In 1996 Rundle ran unopposed. Even a year ago she looked to be a daunting candidate for re-election. Her seven-year incumbency gave her a huge head start on name recognition. She was the handpicked successor to her former boss, U.S. Attorney General Janet Reno, and that cachet extended far beyond the county. Crime rates had plummeted locally (a trend in big cities nationwide), thus allowing Rundle to take credit for achieving one of the top goals she'd set when first taking office. She counted some of the most influential local dignitaries as supporters, among them Donald Warshaw, Miami city manager and the trusted former police chief. Warshaw was an especially helpful weapon against her only significant enemy at the time: the countywide Police Benevolent Association (PBA). And most important, as 1999 ended she could boast of a $130,000 campaign war chest, enough money to intimidate any potential challenger. (That figure has since grown to roughly $380,000.)

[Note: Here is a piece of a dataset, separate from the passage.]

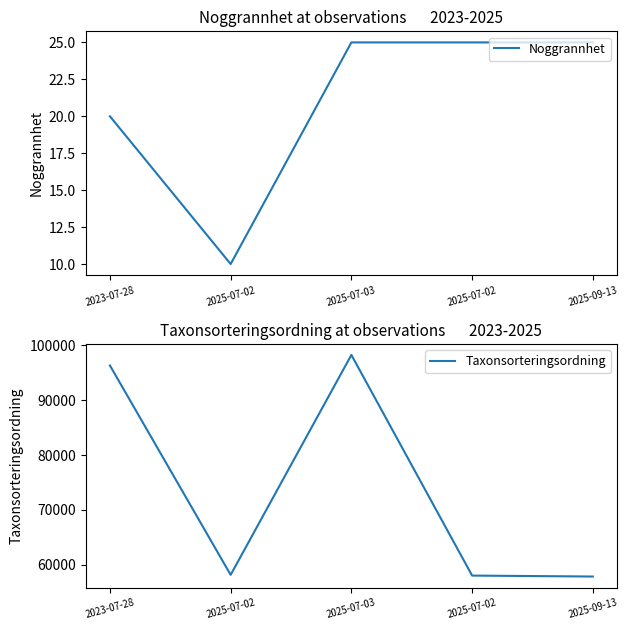

At which category is the sum across all series the highest?

2025-07-03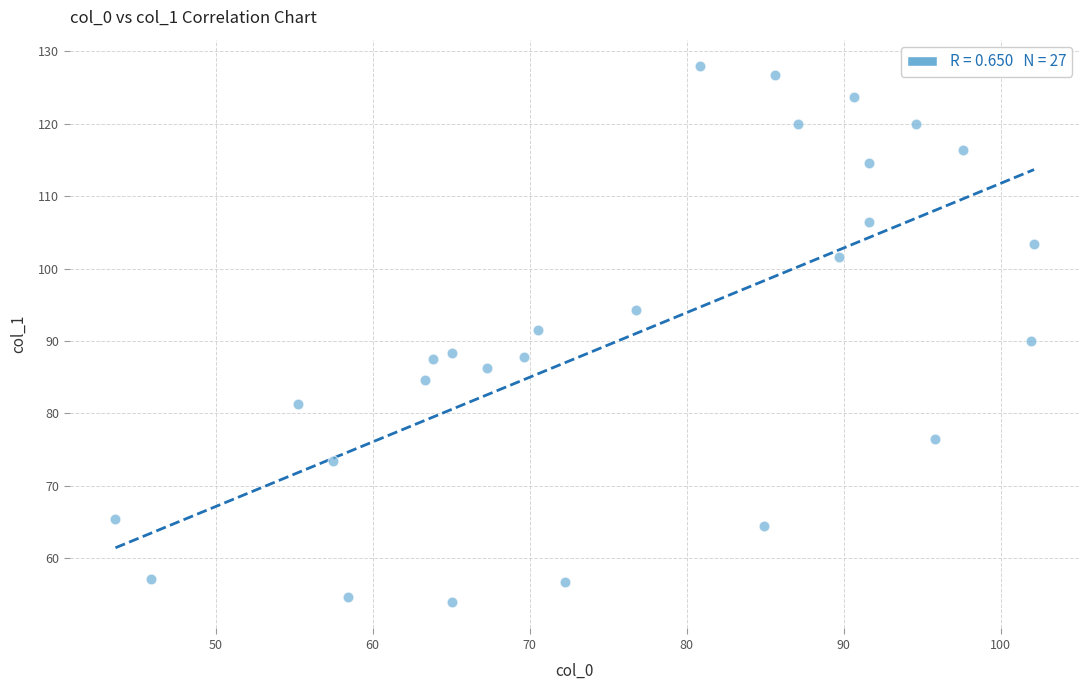

What is the range of X values (max minus min)?

58.5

But her clear command of the battlefield has slipped. Even though she is a heavy favorite to retain her seat following the November 7 vote, it is unclear whether she will ever be able to repair relations with the police unions. Further complicating matters, her stalwart law-enforcement defender, Warshaw, has been indicted by a federal grand jury for bilking a police department charity. Her opponent has been able to shift attention from the drop in crime to a perception that not enough has been done to combat public corruption. An embarrassing office melodrama became public when an ex-secretary successfully sued Rundle's office, claiming she was fired for complaining about sexual harassment. And former mentor Reno now threatens to become a serious liability in the politically powerful Cuban community, thanks to a kid named Elian Gonzalez.
“I'd be lying to you if I said I didn't think the police endorsements weren't important,” says Rundle supporter Bob Levy, a political consultant. “What the impact will be is not known.”
Another confidant, who asked not to be identified, puts the matter more bluntly: “Is she running scared? Absolutely.”
Rundle's predicament is partly of her own making. Her office has been slow to present an image that it is adequately fighting public corruption and is equally slow to resolve some of its larger cases. Critics say she's too quick to hand off politically sensitive investigations to federal authorities.
The incumbent insists her dilemma is the product of a political vendetta orchestrated by John Rivera, head of the 6000-member PBA, whose antipathy toward Rundle began after her office investigated a county commissioner friendly to the union. Despite assertions to the contrary, it's true that Rivera helped recruit Alberto Milian to run. But it also is true that Rivera has tapped into a broader sense of dissatisfaction among the troops.
In almost any other year, Rundle could have easily and quickly dispatched Milian, whose most noteworthy recent accomplishment was punching out a defense attorney in the Broward County Courthouse. Instead, for the first time in her career, she is facing the political equivalent of friendly fire.
In the past 43 years, Miami-Dade residents have known just three State Attorneys, a sign of the trust the public has historically placed in the officeholder. Richard Gerstein, a respected old-school liberal, served 21 years before retiring in 1978. He passed the torch to his indomitable chief assistant, Janet Reno. Only two years into her tenure, Reno faced a major setback when four police officers accused of beating to death a black motorcyclist were acquitted at trial. Afterward rioters in Liberty City were heard chanting, “Reno! Reno!” She spent the next couple of years relentlessly meeting with members of the black community to mend fences.